- Company Name
- AppDirect
- Job Title
- Ingénieur(e) de données principal(e) / Staff Data Engineer
- Job Description
-
Job title: Staff Data Engineer (Principal Data Engineer)
Role Summary: Lead the design, migration, and delivery of high‑quality data solutions within a modern, scalable data platform. Collaborate with engineering leadership, product owners, and stakeholders to transform legacy ETL processes into efficient streaming pipelines, empower self‑service analytics, and uphold stringent data governance and quality standards.
Expectations:
- Minimum 7 years of end‑to‑end data pipeline development and maintenance.
- Minimum 5 years of experience on cloud platforms (AWS or Azure).
- Proven expertise in Databricks and Intelligent Data Management Cloud.
- Advanced proficiency in at least one of Java, Scala, or Python with build tools (Gradle, Maven, SBT, Make).
- Expert‑level SQL knowledge.
- Hands‑on experience with distributed data processing engines (Apache Spark, Flink, Trino).
- Strong understanding of Data Lake concepts (Apache Iceberg, Delta Lake, Hudi).
- Deep knowledge of data schemas (JSON, Avro, Protobuf) and large‑scale complex data handling.
- Real‑time data pipeline experience using Kafka or Pulsar.
- Containerization and orchestration skills with Docker and Kubernetes.
- Solid grasp of data quality, governance, traceability, and validation practices.
- Ability to align data solutions with business structure and operational/analytical use cases.
- Code‑review and technical design discussion experience.
- Excellent self‑management, multitasking, and independent delivery.
- Clear communication of complex concepts to both technical and non‑technical audiences.
Key Responsibilities:
- Partner with the Data Engineering Lead, Product Manager, and Technical Leads to build a modern, scalable data platform.
- Migrate existing batch ETL workflows to more efficient, continuous pipelines.
- Enable internal stakeholders with self‑service data solutions to improve operational efficiency.
- Drive data quality initiatives through robust governance and validation processes.
- Solve complex data challenges, spearhead proof‑of‑concept projects to evaluate emerging technologies.
- Author and maintain high‑quality documentation to support knowledge sharing.

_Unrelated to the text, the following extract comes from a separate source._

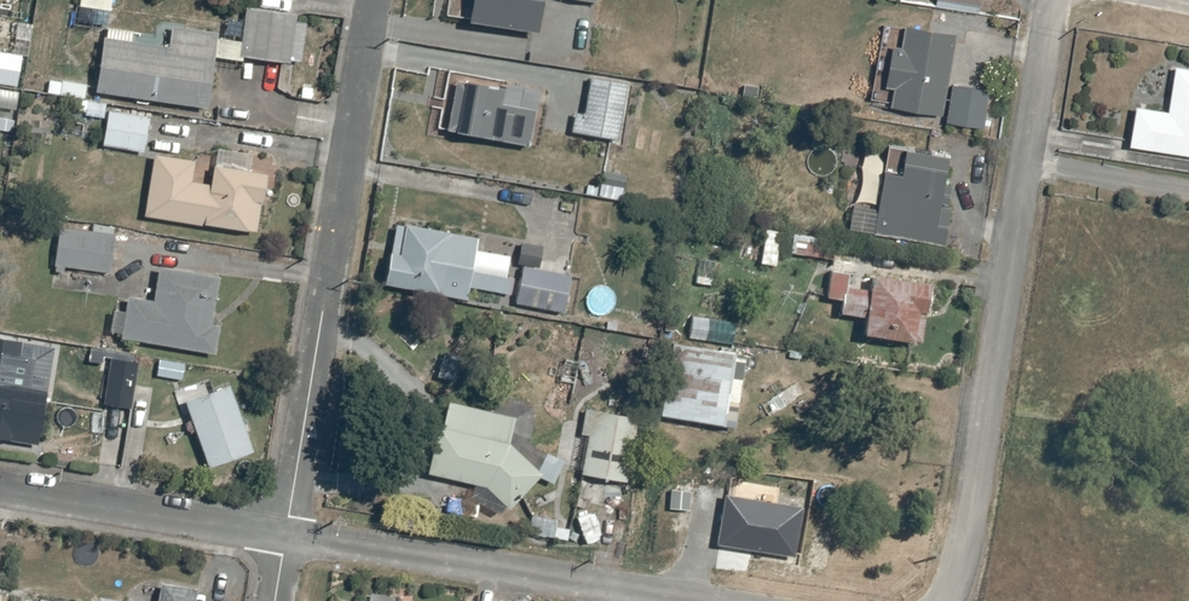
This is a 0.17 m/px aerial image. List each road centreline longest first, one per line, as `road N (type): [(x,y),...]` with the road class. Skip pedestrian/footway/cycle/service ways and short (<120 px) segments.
road 1 (residential): [(1053,0),(953,600)]
road 2 (residential): [(374,0),(287,537)]
road 3 (residential): [(287,537),(710,600)]
road 4 (residential): [(0,489),(287,537)]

- Deliver first‑class data solutions and processes using CI/CD, automation, and best‑practice data management principles.
Required Skills:
- Data pipeline architecture and implementation (ETL/ELT, streaming).
- Cloud data services (AWS, Azure).
- Databricks, Intelligent Data Management Cloud.
- Programming: Java, Scala, Python; build tools (Gradle, Maven, SBT, Make).
- SQL (advanced).
- Distributed processing: Spark, Flink, Trino.
- Data Lake technologies: Iceberg, Delta Lake, Hudi.
- Data serialization: JSON, Avro, Protobuf.
- Real‑time streaming: Kafka, Pulsar.
- Containerization: Docker, Kubernetes.
- Data governance, quality, traceability, validation.
- Technical design review and code quality.
- Autonomous project and task management.
- Clear technical communication.
Required Education & Certifications:
- Bachelor’s or Master’s degree in Computer Science, Software Engineering, Data Engineering, or a related technical field (equivalent experience acceptable).
- Relevant certifications (e.g., AWS Certified Data Analytics, Azure Data Engineer Associate, Databricks Certified Data Engineer) are a plus.